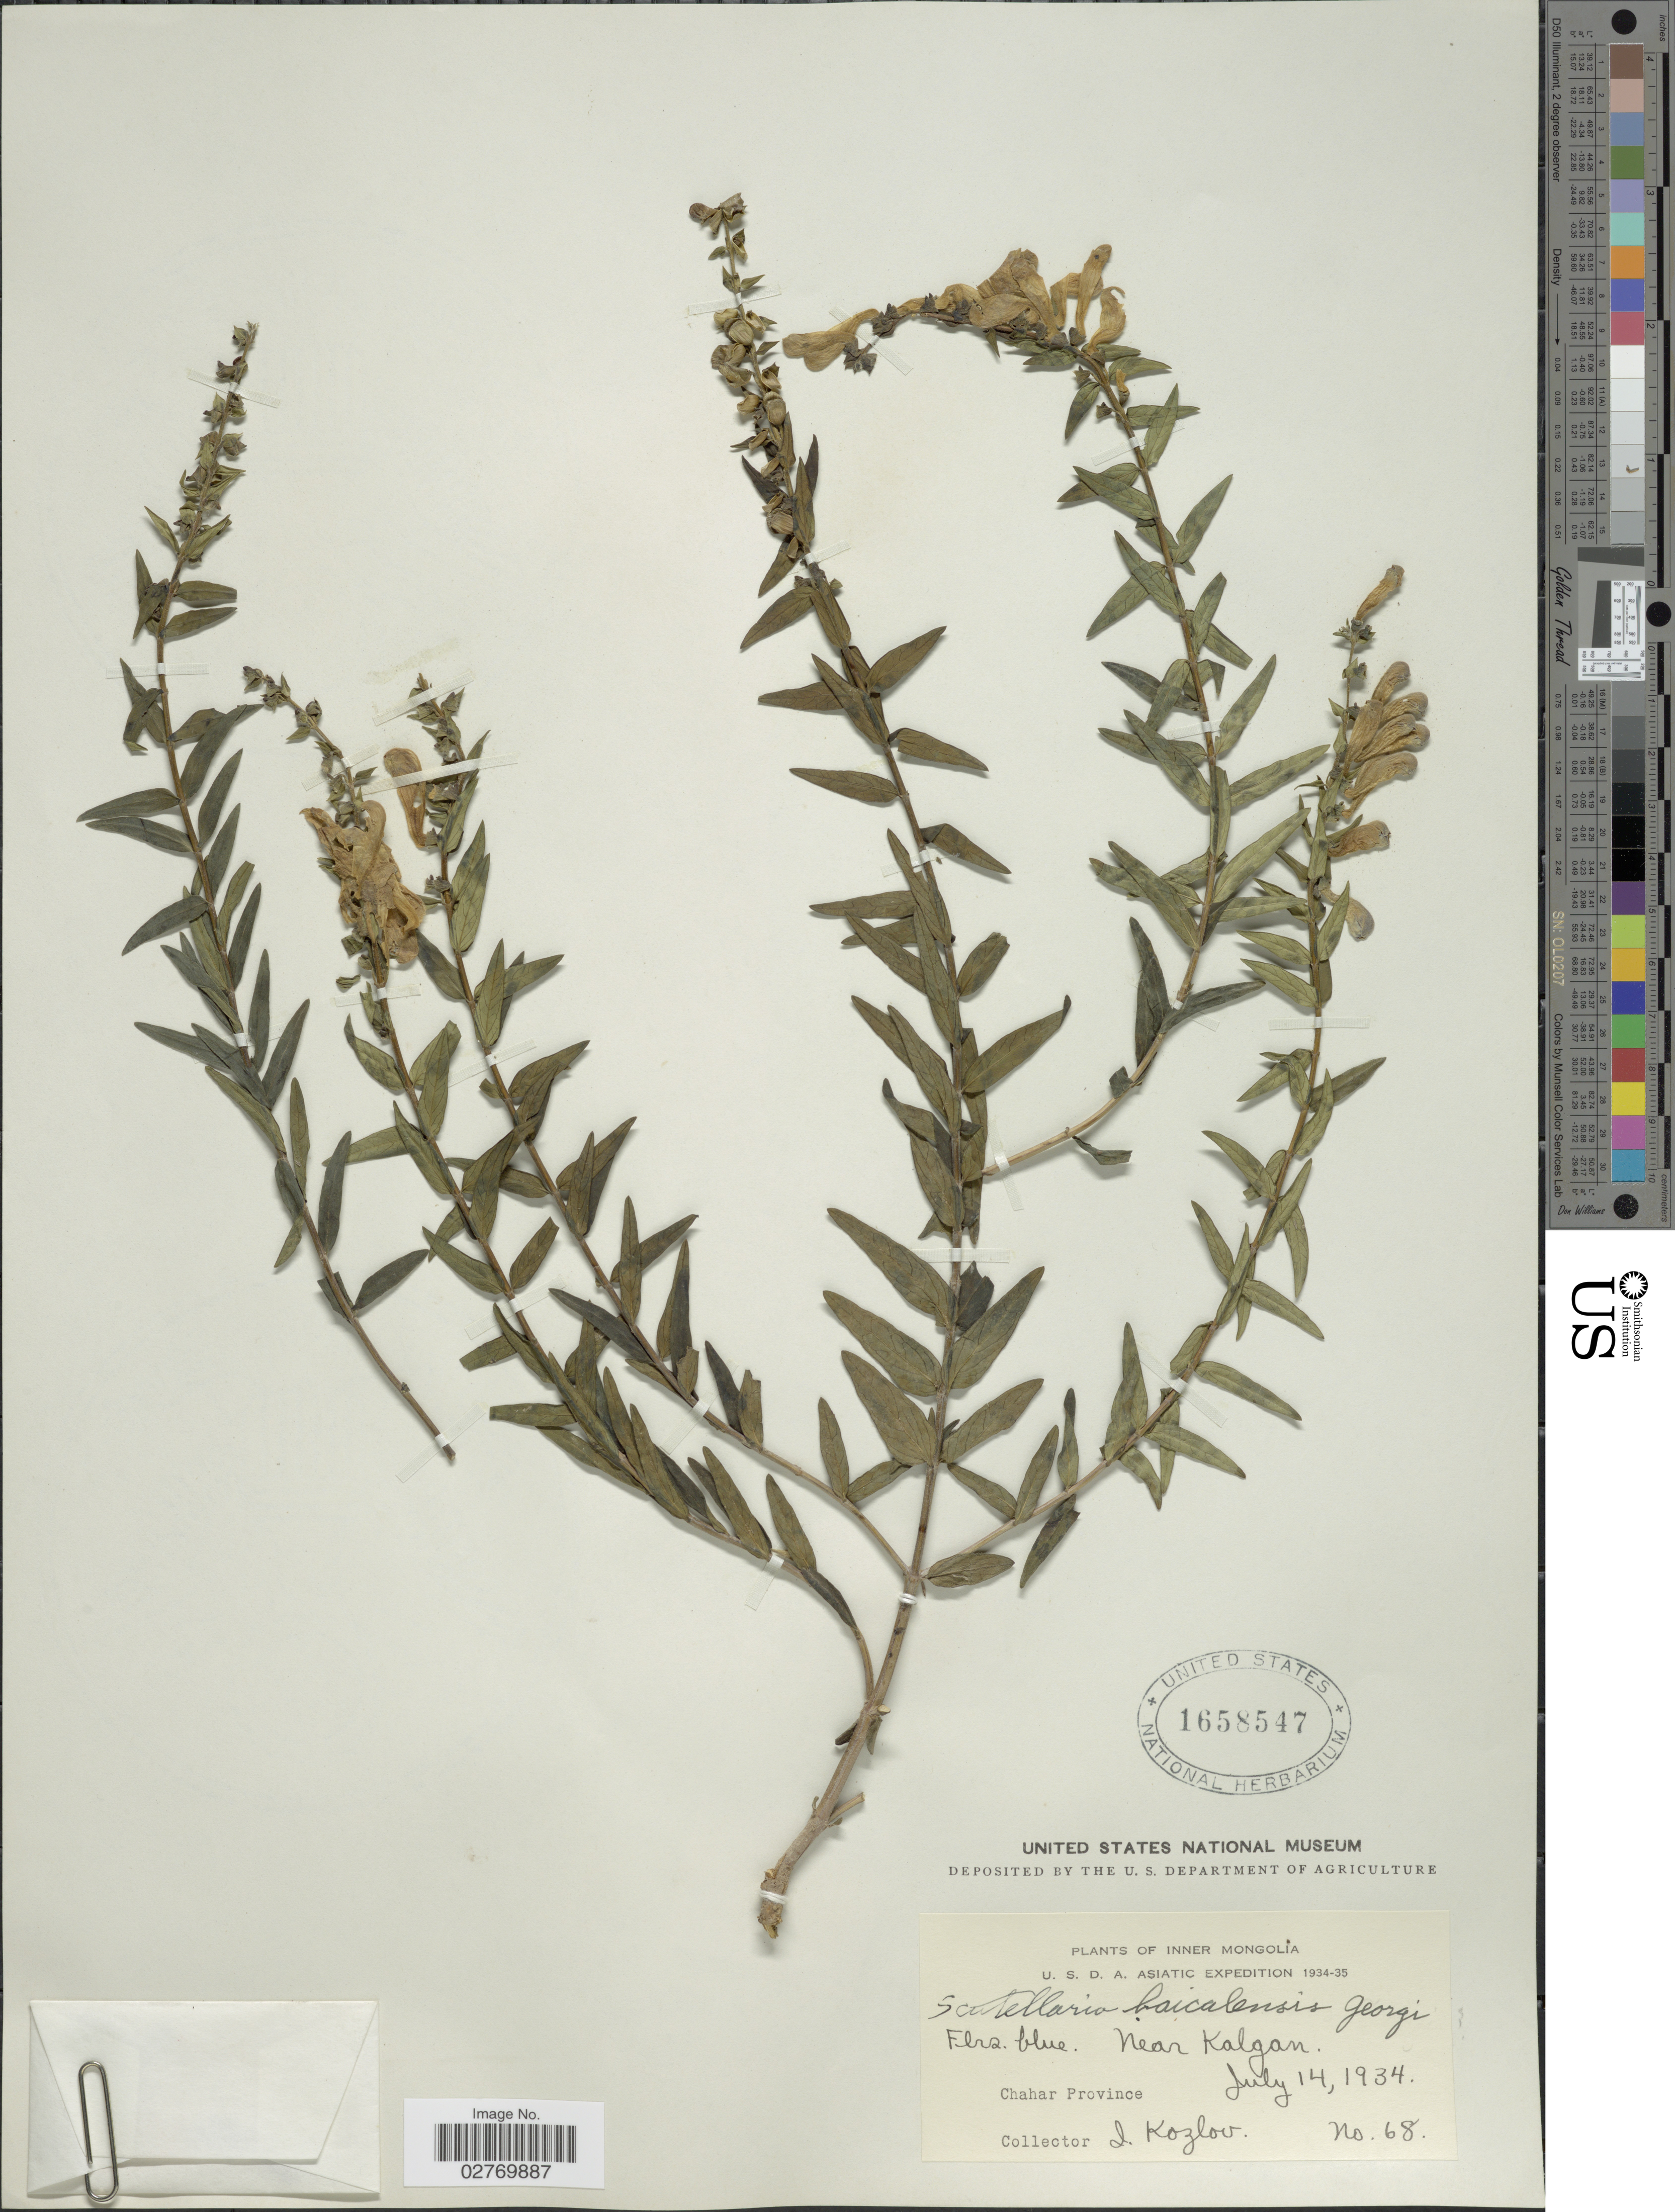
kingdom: Plantae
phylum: Tracheophyta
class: Magnoliopsida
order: Lamiales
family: Lamiaceae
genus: Scutellaria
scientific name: Scutellaria baicalensis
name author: Georgi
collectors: I. Kozlov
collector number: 68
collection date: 1934-07-14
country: China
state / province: Nei Monggol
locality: Inner Mongolia. Asiatic. Near Kalgan. Chahar Province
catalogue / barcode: US 1658547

## Stated problem
Copy every line of the records above without changing anything, and leave out the pictures.

## The reply
kingdom: Plantae
phylum: Tracheophyta
class: Magnoliopsida
order: Lamiales
family: Lamiaceae
genus: Scutellaria
scientific name: Scutellaria baicalensis
name author: Georgi
collectors: I. Kozlov
collector number: 68
collection date: 1934-07-14
country: China
state / province: Nei Monggol
locality: Inner Mongolia. Asiatic. Near Kalgan. Chahar Province
catalogue / barcode: US 1658547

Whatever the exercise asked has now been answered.